Background:  Herpesviruses, including Kaposi’s sarcoma-associated herpesvirus (KSHV) and Epstein Barr virus (EBV), have been thought to be linked to AIDS-related malignancies. MicroRNA (miRNA) are a novel class of regulatory RNA, which can down-regulate target gene expression through RNA silencing. Vertebrate miRNA have been implicated in developmental timing, cell differentiation, and tumorigenesis. Here we show that both KSHV and EBV express several viral miRNA in latently infected cells. These viral miRNA may have an important role in the modulation of the virus life cycle.

Methods:  Small RNA (18 to 24 nt) were size selected and cDNA cloned from BC1 cells latently co-infected with KSHV and EBV. mFOLD analysis of miRNA precursor sequences was performed to validate the authenticity of candidate viral miRNA. Existence of viral miRNA was also confirmed by Northern analysis.

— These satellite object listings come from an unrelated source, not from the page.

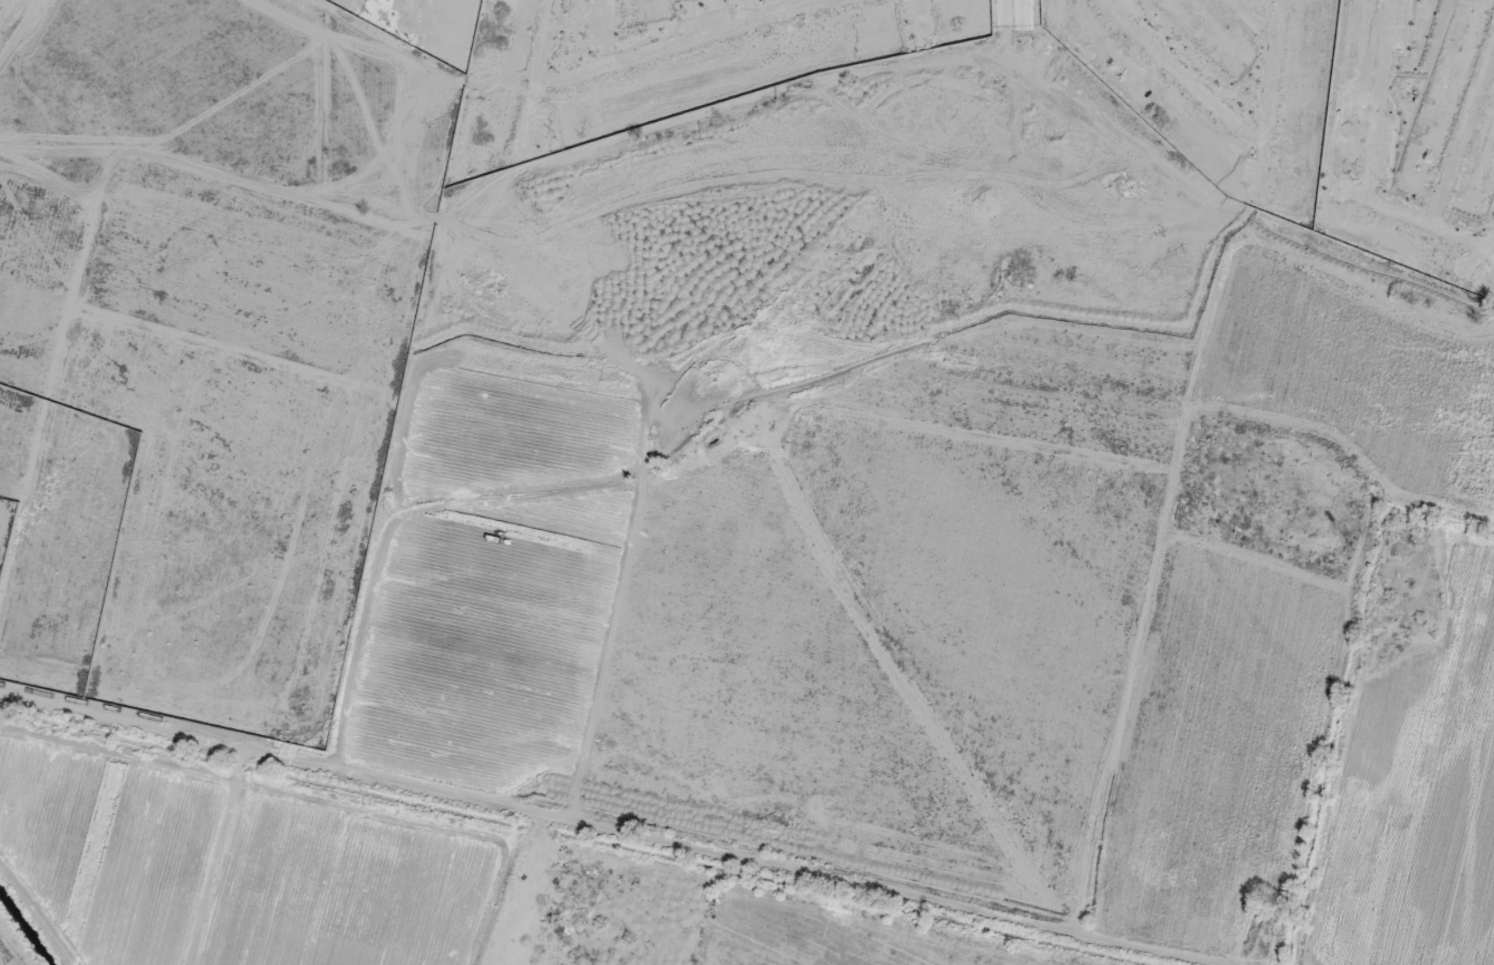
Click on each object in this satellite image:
road: (1227, 122)
road: (1372, 132)
road: (1460, 135)
road: (1460, 240)
road: (601, 825)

Results:  Of 959 small cDNA clones sequenced, 167 (18%) were derived from KSHV, consisting of 11 distinct miRNA sequences; and 222 (23%) were of EBV origin, including 15 different miRNA. All 11 KSHV miRNA are readily detectable by Northern blotting. They are arrayed in 1 cluster between the v-cyclin and K12/Kaposin genes in the viral latency-associated region. Transcript mapping studies indicate that these KSHV miRNA are originally derived from 3 latent transcripts, which also function as Kaposin pre-mRNA. We identified by miRNA cloning 12 novel EBV miRNA. Combined with several EBV miRNA previously reported, EBV expresses at least 17 distinct miRNA in latently infected cells. They are located in 2 clusters of the viral genome:  14 miRNA are clustered in the introns of the viral BART gene, while 3 are located adjacent to the BHRF1 gene. The BART miRNA are highly expressed in latently infected epithelial cells, although they are also detectable in infected B cells. In contrast, the BHRF1 miRNA are only expressed in B cells at latency stage III.

Conclusions:  For the first time, we report the identification of an array of KSHV and EBV miRNA from latently infected cells. EBV-encoded BART miRNA are highly expressed in nasopharyngeal carcinoma cells while BHRF miRNA can only be detected in B cells at latency phase III. These viral miRNA may play a critical role in the maintenance of the viral life cycle and virus-induced tumorgenesis.